Quit wasting time listening to the "experts" and find out yourself with this book
Couple of great points-- We don't read pages. We scan them. Sad but true...(sad for those who labor hours over graphics and sadder for those bustin' their nut to write web friendly and readable copy)
The exception as Krug points out are news stories, reports, or product descriptions. "But even then, if the document is longer than a few paragraphs, we're likely to print it out because it's easier and faster to read on paper than on a screen." I found that out when my magazine -AboutBizz Magazine decided to put our print magazine online. We spent months redesigning www.AboutBizz.com (I wish I would've found Steve's book two years ago when we started the redesigns -- it would've saved us hours and hours of waste!) We find that our printer friendly pages are always the most accessed pages.
He states that we scan because we're usually in a hurry and we're really only interested in a fraction of what's on the webpage. We only look for what matches our interests and the rest of it is ignored. He does a great job of proving this by showing HOW the eye scans your webpage --(If you don't have your logo in the top right corner after reading this then you must pass go and cannot collect your $200.)
Krug has another "Fact of Life" where he states We don't figure out how things work. We muddle through it. I wholeheartedly agree. I for years have referred to this as the "scrunch factor". We've all done it...it's when you see or read something, and if you don't quit "get it" or understand what they message conveyed is or can't connect the dots in your minds eye, then you scrunch -- your forehead wrinkles, eyebrows drop, eye's look critical -if you're married then you've possibly seen this look from your spouse ;)

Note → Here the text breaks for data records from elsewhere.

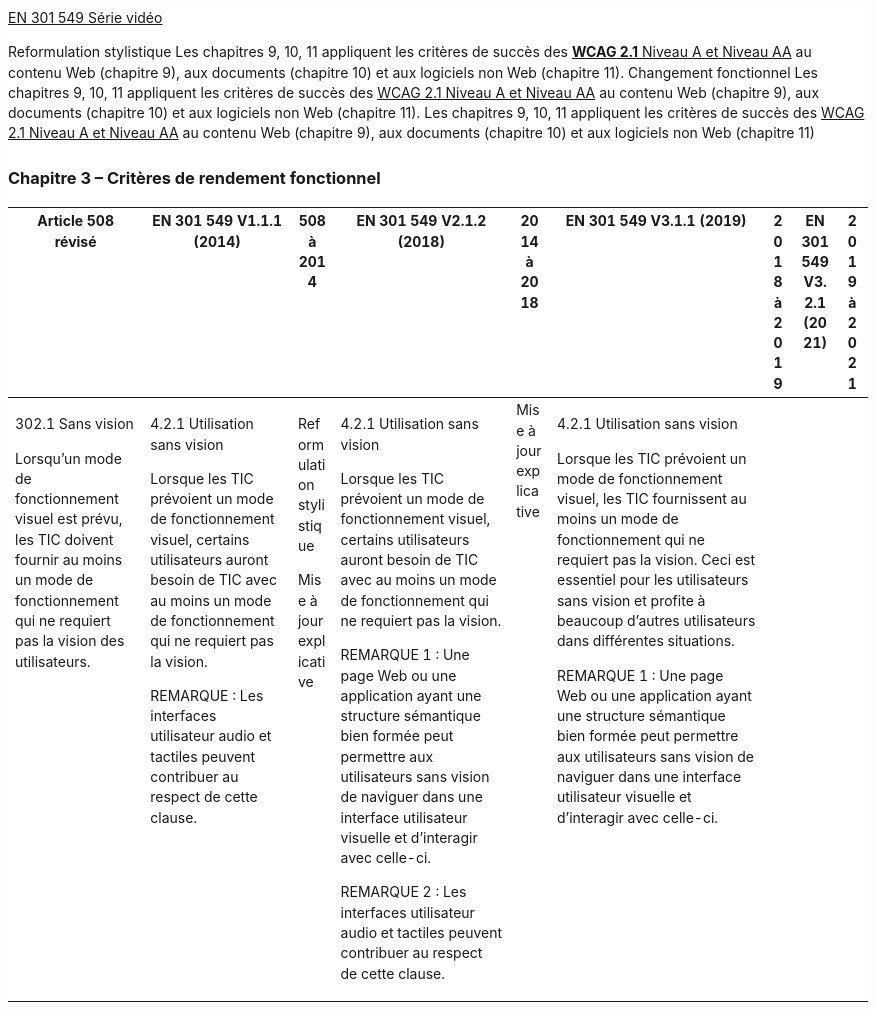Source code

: <p><a href="https://www.youtube.com/channel/UCdW_0pPNiiPLaLM90_20org">EN 301 549 Série vidéo</a></p></td>
<td data-wb-tags="choice_1">Reformulation stylistique</td>
<td data-wb-tags="choice_2 choice_3">Les chapitres 9, 10, 11 appliquent les critères de succès des <a href="https://www.w3.org/TR/2018/REC-WCAG21-20180605/"><strong><u>WCAG 2.1</u></strong> Niveau A et Niveau AA</a> au contenu Web (chapitre 9), aux documents (chapitre 10) et aux logiciels non Web (chapitre 11).</td>
<td data-wb-tags="choice_2">Changement fonctionnel</td>
<td data-wb-tags="choice_3 choice_4">Les chapitres 9, 10, 11 appliquent les critères de succès des <a href="https://www.w3.org/TR/2018/REC-WCAG21-20180605/">WCAG 2.1 Niveau A et Niveau AA</a> au contenu Web (chapitre 9), aux documents (chapitre 10) et aux logiciels non Web (chapitre 11).</td>
<td data-wb-tags="choice_3"></td>
<td data-wb-tags="choice_4 choice_5">Les chapitres 9, 10, 11 appliquent les critères de succès des <a href="https://www.w3.org/TR/2018/REC-WCAG21-20180605/">WCAG 2.1 Niveau A et Niveau AA</a> au contenu Web (chapitre 9), aux documents (chapitre 10) et aux logiciels non Web (chapitre 11)</td>
<td data-wb-tags="choice_4"></td>
</tr>
</tbody>
</table>

### Chapitre 3 – Critères de rendement fonctionnel

<table class="wb-tagfilter-items table table-bordered table-striped">
<thead>
<tr>
<th data-wb-tags="choice_1 choice_5">Article 508 révisé</th>
<th data-wb-tags="choice_1 choice_2">EN 301 549 V1.1.1 (2014)</th>
<th data-wb-tags="choice_1">508 à 2014</th>
<th data-wb-tags="choice_2 choice_3">EN 301 549 V2.1.2 (2018)</th>
<th data-wb-tags="choice_2">2014 à 2018</th>
<th data-wb-tags="choice_3 choice_4">EN 301 549 V3.1.1 (2019)</th>
<th data-wb-tags="choice_3">2018 à 2019</th>
<th data-wb-tags="choice_4 choice_5">EN 301 549 V3.2.1 (2021)</th>
<th data-wb-tags="choice_4">2019 à 2021</th>
</tr>
</thead>
<tbody>
<tr>
<td data-wb-tags="choice_1 choice_5"><p>302.1 Sans vision</p>
<p>Lorsqu’un mode de fonctionnement visuel est prévu, les TIC doivent fournir au moins un mode de fonctionnement qui ne requiert pas la vision des utilisateurs.</p></td>
<td data-wb-tags="choice_1 choice_2"><p>4.2.1 Utilisation sans vision</p>
<p>Lorsque les TIC prévoient un mode de fonctionnement visuel, certains utilisateurs auront besoin de TIC avec au moins un mode de fonctionnement qui ne requiert pas la vision.</p>
<p>REMARQUE : Les interfaces utilisateur audio et tactiles peuvent contribuer au respect de cette clause.</p></td>
<td data-wb-tags="choice_1"><p>Reformulation stylistique</p>
<p>Mise à jour explicative</p></td>
<td data-wb-tags="choice_2 choice_3"><p>4.2.1 Utilisation sans vision</p>
<p>Lorsque les TIC prévoient un mode de fonctionnement visuel, certains utilisateurs auront besoin de TIC avec au moins un mode de fonctionnement qui ne requiert pas la vision.</p>
<p>REMARQUE 1 : Une page Web ou une application ayant une structure sémantique bien formée peut permettre aux utilisateurs sans vision de naviguer dans une interface utilisateur visuelle et d’interagir avec celle-ci.</p>
<p>REMARQUE 2 : Les interfaces utilisateur audio et tactiles peuvent contribuer au respect de cette clause.</p></td>
<td data-wb-tags="choice_2">Mise à jour explicative</td>
<td data-wb-tags="choice_3 choice_4"><p>4.2.1 Utilisation sans vision</p>
<p>Lorsque les TIC prévoient un mode de fonctionnement visuel, les TIC fournissent au moins un mode de fonctionnement qui ne requiert pas la vision. Ceci est essentiel pour les utilisateurs sans vision et profite à beaucoup d’autres utilisateurs dans différentes situations.</p>
<p>REMARQUE 1 : Une page Web ou une application ayant une structure sémantique bien formée peut permettre aux utilisateurs sans vision de naviguer dans une interface utilisateur visuelle et d’interagir avec celle-ci.</p>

Of the most value is where Steve describes how you can run your own cheap and inexpensive focus study group using a few people, a number of choice questions, and a simple camcorder. After reading this, you will walk away realizing that ANYONE can do their own research and have real answers to how people their website.
It reminded me of a passage out of the classic book, TESTED ADVERTISING METHODS by John Caples. Early on in the book Caples talks about how in years to come who more advertisers will use more scientific methods to get better results with their ads. He talks about how every person had an opinion on what works...long copy, short copy, headlines, no headlines, sketches, etc.. Let me quote the book,
"Not long after that I began to work on mail order advertising. Each advertisement was tested. Results were tabulated. Each advertisement and each publication had to prove itself in actual sales. I know now that much of the talk (of other people) I heard was just talk. Too often, the ad men were stating opinions, not facts. And in many cases, the opinions were not even the boiled-down opinions of a large group of people. They were personal opinions. If the real foundation of those opinions could be discovered by psychoanalysis, it would be laughable in many cases. An artist might favor blue backgrounds in advertisements because blue was his mothers favorite color. A copywriter might recommend short copy because his wife once said, 'I would never read all that small print, and I don't think anybody else would, either.'..."
If you are in the midst of designing your website, or trying to get someone to pay attention to it, you will find plenty of "experts" telling you what works. Remember what Caples says, keep my words in mind, do yourself a large favor, go out and buy "Don't Make Me Think! A Common Sense Approach to Web Usability" by Steve Krug and find out YOURSELF what works. It's a no-brainer.
Pros: You'll never find in another book this great inexpensive method to do focus study researchCons: Wish he would have given examples how the eye scans applies to HTML email
The Bottom Line: Use the information found on creating your own focus study -- & you may change the way your site looks...Why? Because the USER will tell you what really is working.